TASK DIRECTIONS:
Only the lines from the one containing "Menghabiskan waktu beberapa har" through the one containing "daerah Nagoya atau bias juga ber" should be printed, exactly as they appear below, with both ends included.

Extracted data entries:
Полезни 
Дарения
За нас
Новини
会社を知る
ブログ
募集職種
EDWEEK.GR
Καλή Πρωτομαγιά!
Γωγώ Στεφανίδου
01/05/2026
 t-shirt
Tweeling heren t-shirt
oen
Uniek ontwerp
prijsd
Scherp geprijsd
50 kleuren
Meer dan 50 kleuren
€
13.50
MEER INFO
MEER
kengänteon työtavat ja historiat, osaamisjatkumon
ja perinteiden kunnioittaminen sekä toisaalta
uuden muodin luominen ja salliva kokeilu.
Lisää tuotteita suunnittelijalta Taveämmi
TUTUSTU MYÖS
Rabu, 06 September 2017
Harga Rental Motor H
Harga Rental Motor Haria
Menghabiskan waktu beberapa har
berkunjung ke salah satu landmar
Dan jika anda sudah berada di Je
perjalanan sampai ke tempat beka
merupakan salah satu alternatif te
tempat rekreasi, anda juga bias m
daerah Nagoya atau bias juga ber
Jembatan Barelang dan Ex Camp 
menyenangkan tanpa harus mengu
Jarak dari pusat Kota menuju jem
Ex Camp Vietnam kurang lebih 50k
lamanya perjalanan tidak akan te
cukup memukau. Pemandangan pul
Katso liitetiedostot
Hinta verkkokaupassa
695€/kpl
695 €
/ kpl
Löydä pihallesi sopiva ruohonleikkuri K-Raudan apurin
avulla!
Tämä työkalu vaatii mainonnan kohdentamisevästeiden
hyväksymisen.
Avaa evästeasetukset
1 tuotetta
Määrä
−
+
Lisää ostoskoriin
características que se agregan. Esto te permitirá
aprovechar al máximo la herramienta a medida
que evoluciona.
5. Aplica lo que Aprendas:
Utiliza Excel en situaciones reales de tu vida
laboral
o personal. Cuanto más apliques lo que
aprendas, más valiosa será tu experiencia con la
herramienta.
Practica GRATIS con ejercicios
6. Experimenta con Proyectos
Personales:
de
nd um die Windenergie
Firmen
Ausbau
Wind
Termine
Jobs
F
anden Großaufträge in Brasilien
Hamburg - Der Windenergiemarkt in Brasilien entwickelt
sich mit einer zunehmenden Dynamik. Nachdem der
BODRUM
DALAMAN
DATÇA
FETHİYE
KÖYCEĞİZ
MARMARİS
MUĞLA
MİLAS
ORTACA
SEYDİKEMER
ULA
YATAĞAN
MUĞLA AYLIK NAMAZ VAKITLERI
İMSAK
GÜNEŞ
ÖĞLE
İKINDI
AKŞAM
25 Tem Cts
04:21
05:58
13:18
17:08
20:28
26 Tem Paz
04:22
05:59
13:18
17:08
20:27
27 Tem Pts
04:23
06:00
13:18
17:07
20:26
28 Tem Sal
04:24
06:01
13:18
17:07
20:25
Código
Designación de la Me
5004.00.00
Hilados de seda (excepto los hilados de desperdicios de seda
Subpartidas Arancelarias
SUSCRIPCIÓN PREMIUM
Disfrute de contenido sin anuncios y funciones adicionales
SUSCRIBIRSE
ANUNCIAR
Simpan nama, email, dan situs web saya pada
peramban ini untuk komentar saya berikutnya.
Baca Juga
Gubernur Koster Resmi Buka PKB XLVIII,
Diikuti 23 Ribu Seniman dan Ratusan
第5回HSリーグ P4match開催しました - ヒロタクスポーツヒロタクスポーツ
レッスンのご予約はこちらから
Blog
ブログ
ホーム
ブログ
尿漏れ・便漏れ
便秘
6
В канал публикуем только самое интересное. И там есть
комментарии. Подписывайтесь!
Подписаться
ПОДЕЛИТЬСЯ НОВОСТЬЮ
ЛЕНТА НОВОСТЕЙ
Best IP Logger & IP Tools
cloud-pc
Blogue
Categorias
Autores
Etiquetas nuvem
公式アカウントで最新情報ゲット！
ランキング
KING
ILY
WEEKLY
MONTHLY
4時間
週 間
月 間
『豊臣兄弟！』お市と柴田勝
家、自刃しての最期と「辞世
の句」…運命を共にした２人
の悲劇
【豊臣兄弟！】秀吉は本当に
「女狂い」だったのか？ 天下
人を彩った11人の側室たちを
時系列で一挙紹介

ANSWER BOX:
Menghabiskan waktu beberapa har
berkunjung ke salah satu landmar
Dan jika anda sudah berada di Je
perjalanan sampai ke tempat beka
merupakan salah satu alternatif te
tempat rekreasi, anda juga bias m
daerah Nagoya atau bias juga ber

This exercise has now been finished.